Beyond haemostasis, emerging research has identified additional biological roles for VWF. It has been implicated in the regulation of angiogenesis,12 while binding of growth factors to the VWF-A1 domain appears to contribute to wound-healing processes.13 More recently, VWF has also been shown to play a role in modulating innate immune responses.14
O’Donnell also highlighted the significant clinical burden faced by women with low VWF, particularly heavy menstrual bleeding.
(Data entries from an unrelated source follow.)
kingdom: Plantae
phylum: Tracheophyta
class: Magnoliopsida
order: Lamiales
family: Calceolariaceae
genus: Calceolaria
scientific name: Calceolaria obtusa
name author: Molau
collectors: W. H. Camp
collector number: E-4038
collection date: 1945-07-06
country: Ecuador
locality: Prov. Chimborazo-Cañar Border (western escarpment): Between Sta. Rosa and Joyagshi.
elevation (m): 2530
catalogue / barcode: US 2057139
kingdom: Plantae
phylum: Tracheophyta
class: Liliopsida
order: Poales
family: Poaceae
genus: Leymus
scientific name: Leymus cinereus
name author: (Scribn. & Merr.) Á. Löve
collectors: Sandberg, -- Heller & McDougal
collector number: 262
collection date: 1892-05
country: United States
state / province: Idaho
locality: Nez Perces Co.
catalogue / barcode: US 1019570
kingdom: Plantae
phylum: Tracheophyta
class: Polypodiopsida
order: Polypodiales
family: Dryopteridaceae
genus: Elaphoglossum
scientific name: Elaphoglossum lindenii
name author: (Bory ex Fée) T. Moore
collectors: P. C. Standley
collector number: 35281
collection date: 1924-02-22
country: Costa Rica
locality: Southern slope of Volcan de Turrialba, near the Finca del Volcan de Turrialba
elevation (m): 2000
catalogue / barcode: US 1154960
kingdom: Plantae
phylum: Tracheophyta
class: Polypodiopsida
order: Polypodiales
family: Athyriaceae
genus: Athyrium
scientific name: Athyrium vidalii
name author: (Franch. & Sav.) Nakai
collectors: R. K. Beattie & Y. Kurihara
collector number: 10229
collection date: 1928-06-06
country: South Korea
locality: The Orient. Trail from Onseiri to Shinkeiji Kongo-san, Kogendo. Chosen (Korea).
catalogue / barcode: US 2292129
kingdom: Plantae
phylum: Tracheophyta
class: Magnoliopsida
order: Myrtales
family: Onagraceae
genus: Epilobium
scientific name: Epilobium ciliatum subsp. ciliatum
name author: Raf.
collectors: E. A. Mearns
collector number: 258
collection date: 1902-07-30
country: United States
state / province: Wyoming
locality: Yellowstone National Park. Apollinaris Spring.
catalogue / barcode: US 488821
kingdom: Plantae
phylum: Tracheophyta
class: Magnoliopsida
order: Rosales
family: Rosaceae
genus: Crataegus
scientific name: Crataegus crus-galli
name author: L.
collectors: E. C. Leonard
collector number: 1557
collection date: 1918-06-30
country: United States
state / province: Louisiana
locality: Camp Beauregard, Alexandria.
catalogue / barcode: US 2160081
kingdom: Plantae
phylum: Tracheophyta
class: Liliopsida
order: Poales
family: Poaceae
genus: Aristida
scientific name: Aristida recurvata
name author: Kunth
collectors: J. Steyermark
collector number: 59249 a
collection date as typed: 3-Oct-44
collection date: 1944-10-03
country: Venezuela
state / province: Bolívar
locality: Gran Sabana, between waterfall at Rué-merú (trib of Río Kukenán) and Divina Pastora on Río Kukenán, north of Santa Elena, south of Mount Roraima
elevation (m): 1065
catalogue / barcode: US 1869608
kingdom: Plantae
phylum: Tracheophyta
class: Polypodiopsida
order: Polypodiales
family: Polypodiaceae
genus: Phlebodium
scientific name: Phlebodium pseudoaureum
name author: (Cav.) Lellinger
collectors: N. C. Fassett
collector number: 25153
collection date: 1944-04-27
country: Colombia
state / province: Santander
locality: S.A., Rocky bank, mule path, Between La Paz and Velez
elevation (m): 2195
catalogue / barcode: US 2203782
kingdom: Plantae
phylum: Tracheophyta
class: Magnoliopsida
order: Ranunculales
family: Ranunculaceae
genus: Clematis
Data from a 2017 study showed that 40% of affected women required time off work or school, 36% required iron therapy, 24% underwent dilatation and curettage, and 8% required hysterectomy, figures that underscore the substantial impact on quality of life.7
Finally, several novel therapeutic strategies are emerging in VWD, including a pegylated aptamer (rondoraptivon pegol, BT200), a bispecific nanobody (KB-V13A12), and a monovalent antibody (HMB-002), reflecting a shift towards more targeted and mechanism-based treatment approaches.
CONCLUSION
In conclusion, the Arosenius Lecture highlighted both the remarkable progress made in understanding VWD and the significant challenges that remain. A century after its first description, advances in molecular biology, clinical phenotyping, and evidence-based guidelines have transformed patient care. Yet important uncertainties persist, particularly regarding the mechanisms underlying “low VWF,” variability in bleeding phenotype, and the broader biological roles of VWF beyond haemostasis. Emerging insights into VWF interactions and novel therapeutic strategies offer promising avenues for more personalised management. Ultimately, the next phase of research will be critical in translating biological discovery into improved outcomes for patients.